利用可能な項目 ->
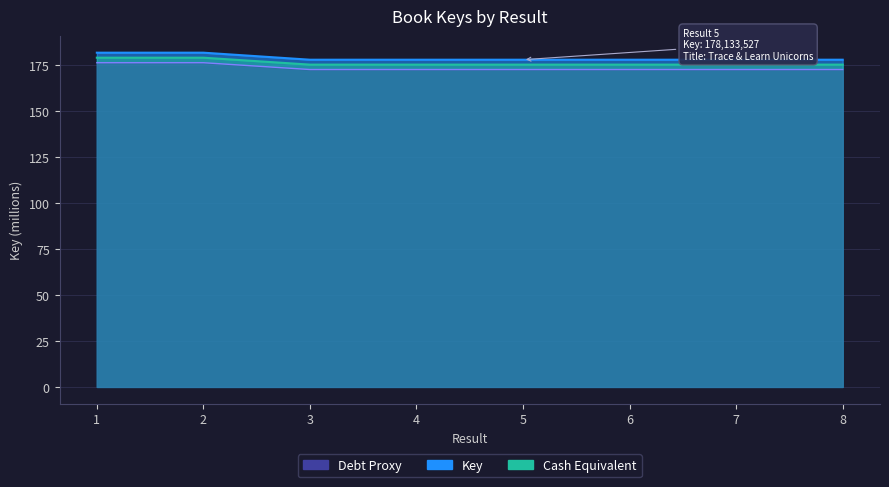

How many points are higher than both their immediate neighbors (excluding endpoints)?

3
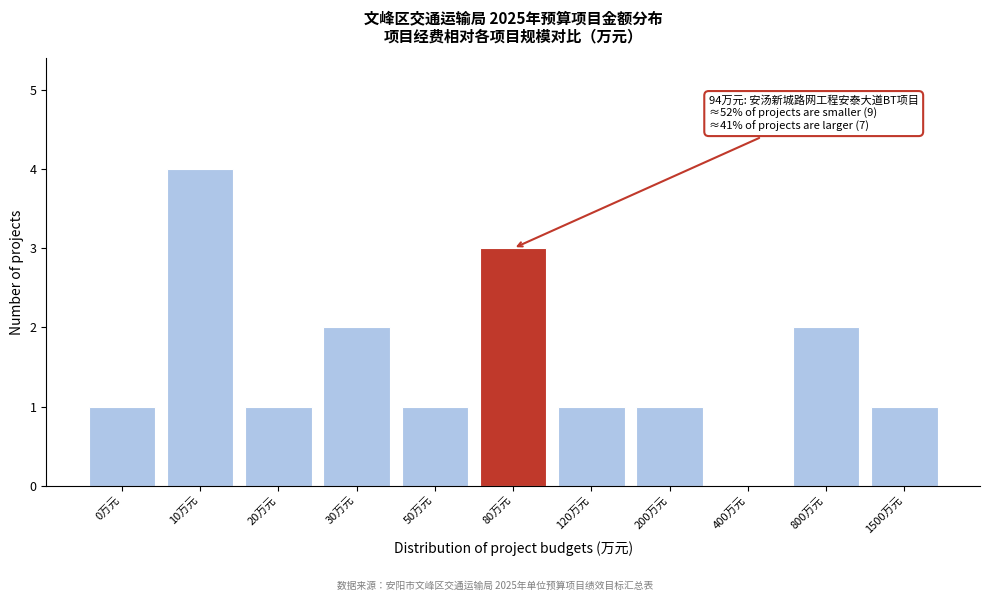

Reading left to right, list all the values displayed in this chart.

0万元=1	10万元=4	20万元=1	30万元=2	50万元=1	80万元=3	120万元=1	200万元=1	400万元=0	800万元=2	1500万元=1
* * *
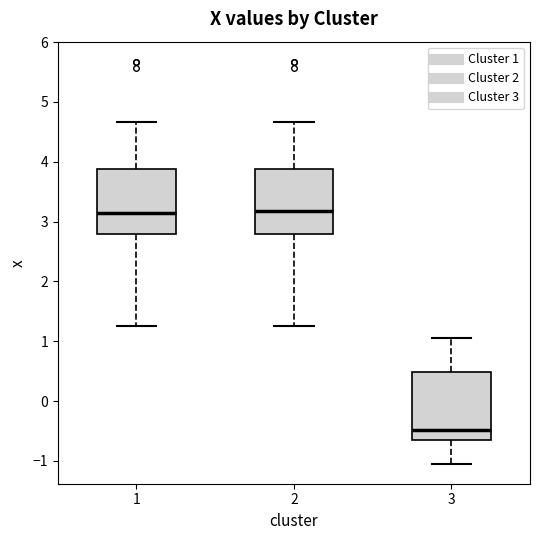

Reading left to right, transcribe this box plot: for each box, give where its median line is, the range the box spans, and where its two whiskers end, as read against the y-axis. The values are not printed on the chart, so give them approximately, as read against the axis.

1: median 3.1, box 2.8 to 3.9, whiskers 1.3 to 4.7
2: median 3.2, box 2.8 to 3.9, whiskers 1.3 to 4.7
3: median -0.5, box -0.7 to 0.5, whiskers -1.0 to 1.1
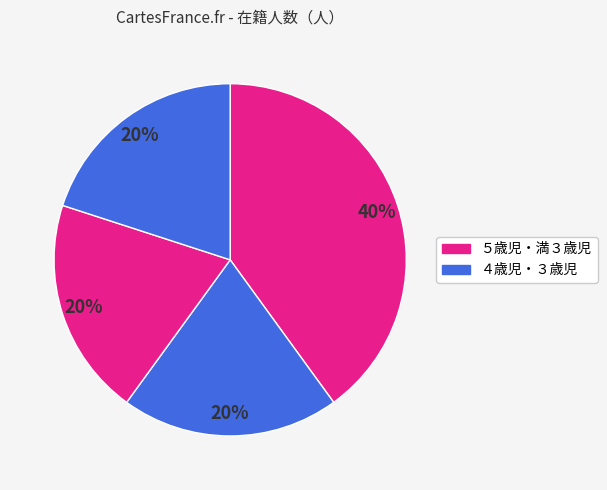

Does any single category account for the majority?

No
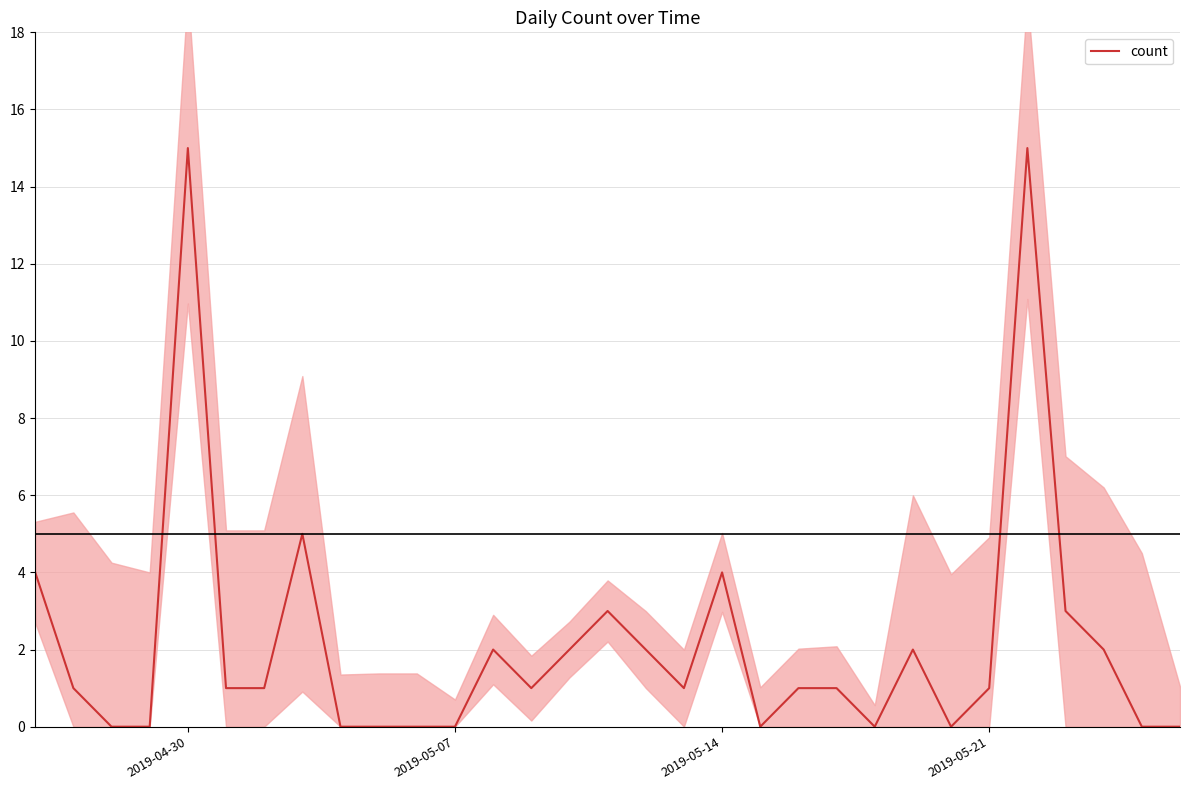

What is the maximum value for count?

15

作業内容 -> 「How many points」を含む行から「Reading left to right, list」を含む行までを、両端の行も含めて一字一句違えずに書き写してください。ただし、画像は書き写す対象から除いてください。

演習解答 ->
How many points are higher than both their immediate neighbors (excluding endpoints)?

3

Reading left to right, list all the values displayed in this chart.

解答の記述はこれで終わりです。